Most dogs don’t aggressively nip or bite people or each other, and those who do always have a good reason, even if that reason is only good from a canine’s point of view. Dogs bite for a variety of reasons, including because humans have taught them to be aggressive or to protect their territory or things, because they are frightened or annoyed, or because they are sick or in pain. Dogs will play bite or nibble on each other but that is not the type of behavior you need to discourage.
To prevent aggressive biting, try to determine what is causing the stress which is leading to the biting and address that. If you understand what the root causes of the behavior are, you will be much more successful in addressing it. Your dog should feel secure, comfortable and protected in your care and should understand the hierarchy and structure in the house. Pay attention to warning signs – most dogs will let you know that they are going to bite by growling, snarling, or barring their teeth. Raised fur, ears that are pulled back, cowering, or slowly wagging a lowered tail should also serve as warnings. If you see this behavior, determine what has caused it and address that. In extreme behavioral cases, you may want to work with a trainer to address the situation. If the cause is medical, immediately see your veterinarian. Chances are that once your pup feels better, either psychologically or physically, he will no longer engage in aggressive biting.

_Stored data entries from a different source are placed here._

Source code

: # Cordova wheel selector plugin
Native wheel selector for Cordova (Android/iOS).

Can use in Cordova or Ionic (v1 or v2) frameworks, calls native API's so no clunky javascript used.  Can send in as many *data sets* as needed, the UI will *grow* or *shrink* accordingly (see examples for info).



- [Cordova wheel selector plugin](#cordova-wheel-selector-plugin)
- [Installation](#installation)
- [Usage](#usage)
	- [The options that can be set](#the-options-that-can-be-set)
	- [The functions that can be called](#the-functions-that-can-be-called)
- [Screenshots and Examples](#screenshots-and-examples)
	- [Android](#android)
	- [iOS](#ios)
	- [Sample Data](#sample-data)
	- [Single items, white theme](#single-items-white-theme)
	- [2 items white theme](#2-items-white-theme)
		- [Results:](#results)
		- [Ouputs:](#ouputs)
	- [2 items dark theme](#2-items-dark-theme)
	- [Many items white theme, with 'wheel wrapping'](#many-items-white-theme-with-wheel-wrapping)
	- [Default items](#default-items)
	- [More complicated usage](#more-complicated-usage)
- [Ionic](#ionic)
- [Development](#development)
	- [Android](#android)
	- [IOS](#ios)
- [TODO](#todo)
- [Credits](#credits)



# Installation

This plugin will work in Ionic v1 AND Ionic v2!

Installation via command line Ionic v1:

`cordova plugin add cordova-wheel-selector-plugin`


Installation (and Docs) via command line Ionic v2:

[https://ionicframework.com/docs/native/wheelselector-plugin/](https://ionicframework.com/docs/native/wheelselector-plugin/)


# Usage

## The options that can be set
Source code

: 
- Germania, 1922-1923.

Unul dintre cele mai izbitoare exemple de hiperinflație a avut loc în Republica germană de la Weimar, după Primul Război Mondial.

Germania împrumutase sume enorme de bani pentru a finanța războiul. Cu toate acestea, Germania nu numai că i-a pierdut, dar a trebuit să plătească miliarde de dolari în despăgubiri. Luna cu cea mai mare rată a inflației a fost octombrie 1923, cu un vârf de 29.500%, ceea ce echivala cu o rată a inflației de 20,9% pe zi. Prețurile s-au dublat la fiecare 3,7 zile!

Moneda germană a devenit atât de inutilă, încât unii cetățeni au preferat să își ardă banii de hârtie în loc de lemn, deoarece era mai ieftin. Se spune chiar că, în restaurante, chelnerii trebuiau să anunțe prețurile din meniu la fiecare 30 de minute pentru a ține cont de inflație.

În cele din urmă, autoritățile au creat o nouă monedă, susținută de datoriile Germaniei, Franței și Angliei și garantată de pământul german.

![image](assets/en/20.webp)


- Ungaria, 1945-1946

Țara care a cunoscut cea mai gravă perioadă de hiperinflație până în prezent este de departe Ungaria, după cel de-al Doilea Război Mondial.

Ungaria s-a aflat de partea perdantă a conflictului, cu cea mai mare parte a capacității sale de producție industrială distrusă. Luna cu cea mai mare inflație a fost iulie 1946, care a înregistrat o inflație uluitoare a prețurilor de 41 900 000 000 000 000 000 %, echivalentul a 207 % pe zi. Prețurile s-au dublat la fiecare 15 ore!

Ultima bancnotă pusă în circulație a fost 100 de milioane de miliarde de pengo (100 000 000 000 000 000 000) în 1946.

Barking, Howling, or Whining
If your dog whines, howls, or barks at every sight and sound, he is probably disturbing not only you but others in the neighborhood as well. Some breeds are naturally more vocal than others, but even if your dog is noisy by nature, you’ll want to minimize inappropriate barking, whining or howling with some basic discipline. Tell him, “no!” firmly but without shouting when he is making unnecessary noise, but also realize that this behavior is a form of communication. A quick squirt of water from spray bottle will also discourage unnecessary barking. If your dog knows that you are in control of whatever situation it is which is causing him to vocalize, he will calm down and let you take over. If your dog is whining or exhibiting distress, ask yourself if your dog is warning you of something or is bored, sick, injured or upset? Is it dinnertime or does he need to pee? Be sure to give your pet proper care, exercise and attention, and you’ll find that he is quieter and less likely to bark, whine or howl unless he truly has something to say!
Jumping on Visitors
Even the most dog-friendly people may be bothered by an overly friendly dog who jumps up to greet them. In some cases, this common dog behavior problem is only a minor annoyance, but it can also be dangerous to children and older adults, especially if you have a large dog.
To keep your pet from jumping on you and your guests, you’ll need to train him so that he knows this is not acceptable behavior. One method is to use a pinch collar with a short leash that you can grab to gently pull him back if he jumps up. Another easy way to discourage jumping is to gently but firmly tap your dog in the chest with your knee and say “No jump!” as he is jumping up. This won’t hurt him but will knock him back a bit and prevent him from landing on you. After a few unsuccessful attempts to jump up, he will give it up. Do not to encourage or respond to the jumping with positive attention. Suggest that your guests move away from your front door quickly and not initially make a fuss over the dog, even if they don’t mind being jumped on. If your dog knows basic commands, you can tell him to “sit” or “stay” when visitors arrive. Once everyone is settled in, he may go around and meet everyone, so long as all 4 feet stay on the ground.
Most common dog behavior problems can be solved with time, commitment, and consistent discipline. However, if you have a dog with a serious behavior problem that you cannot correct on your own, you will want to invest in some training classes or take a trip to the vet to determine if the behavioral issue has a medical cause.